During my time at this base I started having an itch to build time as a pilot in order to be able to fly as a career one day. I knew that driving was taking 50 hours a month away from my time and that the fuel bill was keeping me from achieving that goal. I was so happy where I was and it was hard to make this decision, but I was presented the opportunity to move closer to home, to the base (now under a new company) I once desired to be at years ago. I will say that I lucked up. The culture at this base was exactly like the culture at my first base. The people are no different than my last base: I’m accepted, I’m encouraged, and a few of them actually like me. ;) lol
I’d love to say that this was the end of my struggles or life lessons, but it wasn’t. Something happened that once again offered a struggle in life: It was a situation where I stood up for what was unquestionably right, and I had support from every single one of my peers and immediate management.
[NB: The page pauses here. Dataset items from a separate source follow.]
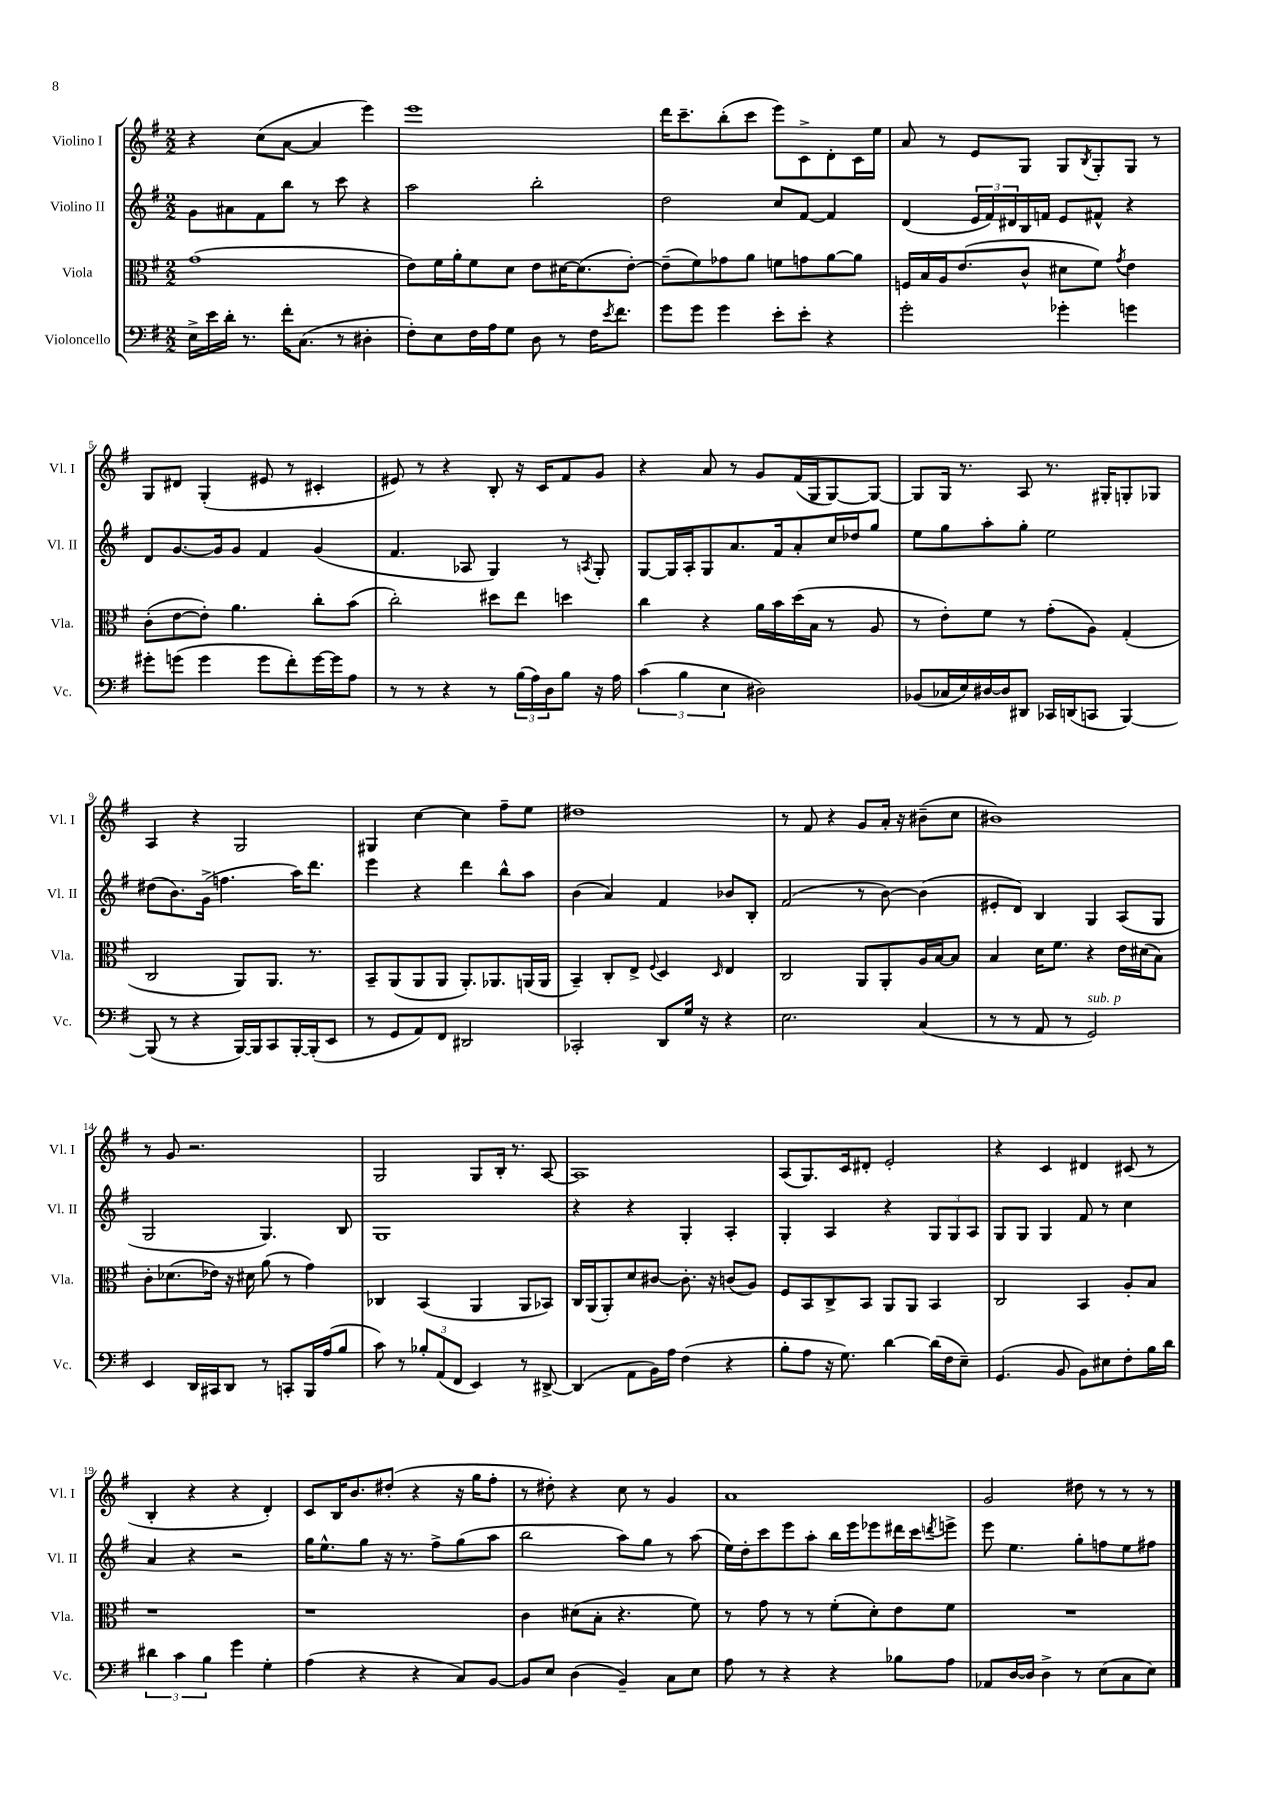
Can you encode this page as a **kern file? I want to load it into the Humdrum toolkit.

**kern	**kern	**kern	**kern
*part4	*part3	*part2	*part1
*staff4	*staff3	*staff2	*staff1
*I"Violoncello	*I"Viola	*I"Violino II	*I"Violino I
*I'Vc.	*I'Vla.	*I'Vl. II	*I'Vl. I
*clefF4	*clefC3	*clefG2	*clefG2
*k[f#]	*k[f#]	*k[f#]	*k[f#]
*M2/2	*M2/2	*M2/2	*M2/2
=1	=1	=1	=1
16E^\LL	(1g	8g\L	4r
16e\	.	.	.
16d'\JJ	.	8a#X\	.
8.r	.	.	.
.	.	8f#\	(8cc\L
16f#'\KL	.	8bb\J	[8a\J
(8.C\J	.	.	.
.	.	8r	4a/]
8r	.	8ccc\	.
4D#X'\	.	4r	4eee\)
=2	=2	=2	=2
8F#'\L)	8e\L)	2aa\	1eee
8E\	16f#\L	.	.
.	16a'\J	.	.
16F#\L	8f#\	.	.
16A\J	.	.	.
8G\J	8d\J	.	.
8D\	8e\L	2bb'\	.
8r	[16d#X\K	.	.
.	(8.d#\]	.	.
16F#\KL	.	.	.
8qe/	.	.	.
8.f#\J	.	.	.
.	[8e'\J)	.	.
=3	=3	=3	=3
8g\L	(8e~\L]	2dd\	16ddd\KL
.	.	.	8.ccc~\
8g\J	8f#\)	.	.
4g\	8g-X\	.	(8bb'\
.	8a\J	.	8ccc\J
8e'\L	8fn\L	8cc/L	8eee\L)
8e'\J	8gn\	[8f#/J	8c^\
4r	[8a\	4f#/]	8d'\
.	8a\J]	.	16c\L
.	.	.	16ee\JJ
=4	=4	=4	=4
2g'\	16Fn/LL	(4d/	8a/
.	16B/	.	.
.	16A/J	.	8r
.	(8.e/	.	.
.	.	24e/LL	8e/L
.	.	24f#/)	.
.	.	24d#X/	.
.	8c^^/J	16B/	8G/J
.	.	16fn/JJ	.
4g-X'\	8d#X\L	8e/L	8G/L
.	.	.	8qB/
.	8f#\J)	8f#X^^/J	8G'/
.	8qg/	.	.
4gn\	4e\	4r	8G/J
.	.	.	8r
!!LO:LB:g=z
=5	=5	=5	=5
8g#X'\L	(8c'\L	8d/L	8G/L
(8gn\J	[8e\	[8.g/	8d#X/J
4g\	8e'\J])	.	(4G'/
.	.	16g/k]	.
.	4.a\	8g/J	.
8g\L	.	4f#/	8e#X/
8f#'\)	.	.	8r
[16g\L	8cc'\L	(4g/	4c#X'/
16g\J]	.	.	.
8A\J	(8b\J	.	.
=6	=6	=6	=6
8r	2cc'\)	4.f#/	8e#X/)
8r	.	.	8r
4r	.	.	4r
.	.	8A-X/	.
8r	8dd#X\L	4G/)	8B'/
(24B\LL	8ee\J	.	16r
24A\)	.	.	.
.	.	.	16c/KL
24D\J	.	.	.
8B\J	4ddn\	8r	8f#/
.	.	8qAn/	.
16r	.	8G'/	8g/J
16A\	.	.	.
=7	=7	=7	=7
(6c\	4cc\	[8G/L	4r
.	.	16G/L]	.
6B\	.	.	.
.	.	16A'/J	.
.	4r	8G/	8a/
6E\	.	.	.
.	.	8.a/	8r
2D#X\)	16a\LL	.	8g/L
.	16b\	16f#/k	.
.	(16dd\	8a'/	(16f#/L
.	16B\JJ	.	16G/J
.	8r	16cc/L	[8G/)
.	.	16dd-X/J	.
.	8A/	8gg/J	8G/J_
=8	=8	=8	=8
(8BB-X/L	8r	8ee\L	8G/L]
16C-X/L	8e'\L)	8gg\	16G/Jk
16E/)	.	.	8.r
[16D#X/	8f#\J	8aa'\	.
16D#/J]	.	.	.
8DD#X/J	8r	8gg'\J	8A/
16CC-X/LL	(8g'\L	2ee\	8.r
(16DDn/J	.	.	.
8CCn/J	8A\J)	.	.
.	.	.	16G#X'/KL
[4BBB/)	(4G'/	.	8Gn'/
.	.	.	8G-X/J
!!LO:LB:g=z
=9	=9	=9	=9
(8BBB/]	2C/	(8dd#X\L	4A/
8r	.	8.b\)	.
4r	.	.	4r
.	.	(16g^\Jk	.
.	.	4.ffn\	.
[16BBB/LL)	8AA/L)	.	2G/
16BBB/J]	.	.	.
8CC/	8.AA/J	.	.
[16BBB'/L	.	16aa\KL)	.
(16BBB'/J]	8.r	8.ddd\J	.
8EE/J	.	.	.
=10	=10	=10	=10
8r	8BB~/L	4eee\	4G#X/
8GG/L	(8AA/	.	.
8AA/)	8AA/	4r	[4cc\
8FF#/J	8AA/J	.	.
2DD#X/	8.AA'/L)	4ddd\	4cc\]
.	8.AA-X/	.	.
.	.	8bb^^\L	8ff#~\L
.	(16AAn/L	8aa\J	8ee\J
.	16AA/JJ	.	.
=11	=11	=11	=11
2CC-X'/	4BB~/)	(4b\	1dd#X
.	8C'/L	4a/)	.
.	8E^/J	.	.
.	8qqF#/	.	.
8DD/L	4D/	4f#/	.
16G/Jk	.	.	.
16r	.	.	.
.	16qqD/	.	.
4r	4E/	8b-X/L	.
.	.	8B'/J	.
=12	=12	=12	=12
2.E\	2C/	(2f#/	8r
.	.	.	8f#/
.	.	.	4r
.	8AA/L	8r	8g/L
.	8AA'/	[8b\)	16a'/Jk
.	.	.	16r
(4C/	16A/L	(4b\]	(8b#X~\L
.	[16B/J	.	.
.	8B/J]	.	8cc\J
=13	=13	=13	=13
8r	4B/	8e#X'/L	1b#X)
8r	.	8d/J)	.
8AA/	16d\KL	4B/	.
.	8.f#\J	.	.
8r	.	.	.
!LO:TX:a:i:t=sub. p	!	!	!
2GG/)	4r	4G/	.
.	16e\LL	(8A/L	.
.	(16d#X\J	.	.
.	8B\J)	8G/J	.
!!LO:LB:g=z
=14	=14	=14	=14
4EE/	8c'\L	2G/	8r
.	(8.d-X\	.	8g/
16DD/LL	.	.	2.r
16CC#X/J	16e-X\Jk)	.	.
8DD/J	16r	.	.
.	16d#X\	.	.
8r	(8a\	4.G/)	.
8CCn'/L	8r	.	.
16BBB/L	4g\)	.	.
(16A/J	.	.	.
8B/J	.	8B/	.
=15	=15	=15	=15
8c\)	4C-X/	1G	2G/
8r	.	.	.
12B-X'/L	(4BB/	.	.
(12AA/	.	.	.
12FF#/J	.	.	.
4EE/)	4AA/	.	8G/L
.	.	.	16B'/Jk
.	.	.	8.r
8r	8AA/L	.	.
[8DD#X^/	8BB-X/J)	.	[8A/
=16	=16	=16	=16
(4DD#/]	16C/LL	4r	1A]
.	(16AA/J	.	.
.	8AA'/)	.	.
8AA\L	8d/	4r	.
16BB\L)	[8c#X/J	.	.
16A\JJ	.	.	.
(4F#\	8.c#'\]	4G'/	.
.	16r	.	.
4r	(8cn/L	4A'/	.
.	8A/J)	.	.
=17	=17	=17	=17
8B'\L	8F#/L	4G'/	(8A/L
8A\J	8BB/	.	8.G/)
16r	8C^/	4A/	.
8.G\)	.	.	16c/k
.	8BB/J	.	8d#X'/J
[4d\	8AA/L	4r	2e'/
.	8AA/J	.	.
(16d\LL]	4BB/	12G/L	.
16F#\J	.	.	.
.	.	12G/	.
8E~\J)	.	.	.
.	.	12A/J	.
=18	=18	=18	=18
(4.GG/	2C/	8G/L	4r
.	.	8G/J	.
.	.	4G/	4c/
8BB/	.	.	.
8BB\L)	4BB/	8f#/	4d#X/
8E#X\	.	8r	.
8F#'\	8A'/L	4cc\	(8c#X/
16B\L	8B/J	.	8r
16d\JJ	.	.	.
!!LO:LB:g=z
=19	=19	=19	=19
6d#X\	1r	4a/	4B'/
6c\	.	.	.
.	.	4r	4r
6B\	.	.	.
4g\	.	2r	4r
4G'\	.	.	4d'/)
=20	=20	=20	=20
(4A\	1r	16gg\KL	8c/L
.	.	8.ee^^\	.
.	.	.	16B/K
.	.	.	8.b/
4r	.	8gg\J	.
.	.	16r	(8dd#X'/J
.	.	8.r	.
4r	.	.	4r
.	.	8ff#^\L	.
8C/L)	.	(8gg\	16r
.	.	.	16gg\KL
[8BB/J	.	8aa\J	8ff#'\J
=21	=21	=21	=21
8BB/L]	4c\	2bb\	8r
8E/J	.	.	8dd#X'\)
(4D\	(8d#X\L	.	4r
.	8B'\J	.	.
4BB~/)	4.r	8aa\L)	8cc\
.	.	8gg\J	8r
8C\L	.	8r	4g/
8E\J	8f#\)	(8aa\	.
=22	=22	=22	=22
8A\	8r	16ee\LL)	1a
.	.	16dd'\J	.
8r	8g\	8ccc\	.
4r	8r	8eee\	.
.	8r	8aa'\J	.
4r	(8f#'\L	16bb\LL	.
.	.	16eee\J	.
.	8d'\)	8eee-X\	.
8B-X\L	8e\	16ddd#X\L	.
.	.	16ccc\J	.
.	.	8qdddn/	.
8A\J	8f#\J	8eeen^\J	.
=23	=23	=23	=23
8AA-X/L	1r	8eee\	2g/
[16D/L	.	4.ee\	.
16D/JJ]	.	.	.
4D^\	.	.	.
8r	.	8gg'\L	8dd#X\
(8E\L	.	8ffn\	8r
8C\	.	8ee\	8r
8E\J)	.	8ff#X\J	8r
==	==	==	==
*-	*-	*-	*-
Unfortunately others at different levels of management didn’t see it this way. A safety concern that I delivered late, lead to my suspension without pay. I’ve never been written up, much less suspended. I guess go all out or don’t go at all, right? No pretty way to put this: we as a base didn’t feel safe about a situation we were placed in and we were all told to go home without pay if we refused to fly. A write up just for me followed 40 days after the incident, and a 6 hour drive to the home office for a 1 hour retraining course in our safety reporting system was in my future. It was a mess. I lost sleep, I stressed, I was literally sick over this. Safety is something that I am deeply rooted in. I realized my mistake to report the issue later than I should have, I even admitted fault the minute I spoke up, but things got real bad afterwards. The reaction, and blame placed on me and the entire crew that followed shook my entire being. I began blaming myself for what I thought was the right thing to do, even if late doing it. I made the mistake, but I’m glad I had my work family behind me throughout this entire process. Again, something [family] I don’t want to ever take for granted. Although it was difficult, I’m thankful for the situation. Would I handle things differently knowing what I know now? Absolutely. If faced with the same exact situation and unable to change the past would I still speak up over a safety concern, you bet. My decision could have saved a few lives and I like those odds. It made me stronger, it gave me experience, and I’m a better person because of it.
“Is what we see on the surface the foundation of one’s success?”
While scrolling across anyone’s social media you’ll see all the good things: accomplishments, friendships, family, white picked fence, etc. What you typically don’t see posted are the handful of struggles and failures I’ve written about. These are just a few benchmarks in my life that stick out. Benchmarks that honestly have made me a stronger person. If it wasn’t for my core group of friends, mentors, and my wife… my life would certainly be different. I look back now and am actually thankful for these life altering experiences. At the end of the day, they did more good than harm. Although they hurt like hell when they were happening.
I’ve had the pleasure of speaking to four different groups of high school students over the last year. Each group was presented with a story of my life, some of the struggles I’ve faced, and the things I did to overcome the bad situations life dealt me.
So we’ve got to ask ourself: Is what we see on the surface the foundation of one’s success? I’d say, certainly not. This goes for anyone that is “successful.” Let’s not forget too that “success” is subjective. Everyone’s story is different. People’s lives are different. Opportunities are different. Struggles are different. Never think that you’re not good enough to chase your dreams! Surround yourself with people that encourage you to do better and you’ll be able to move mountains!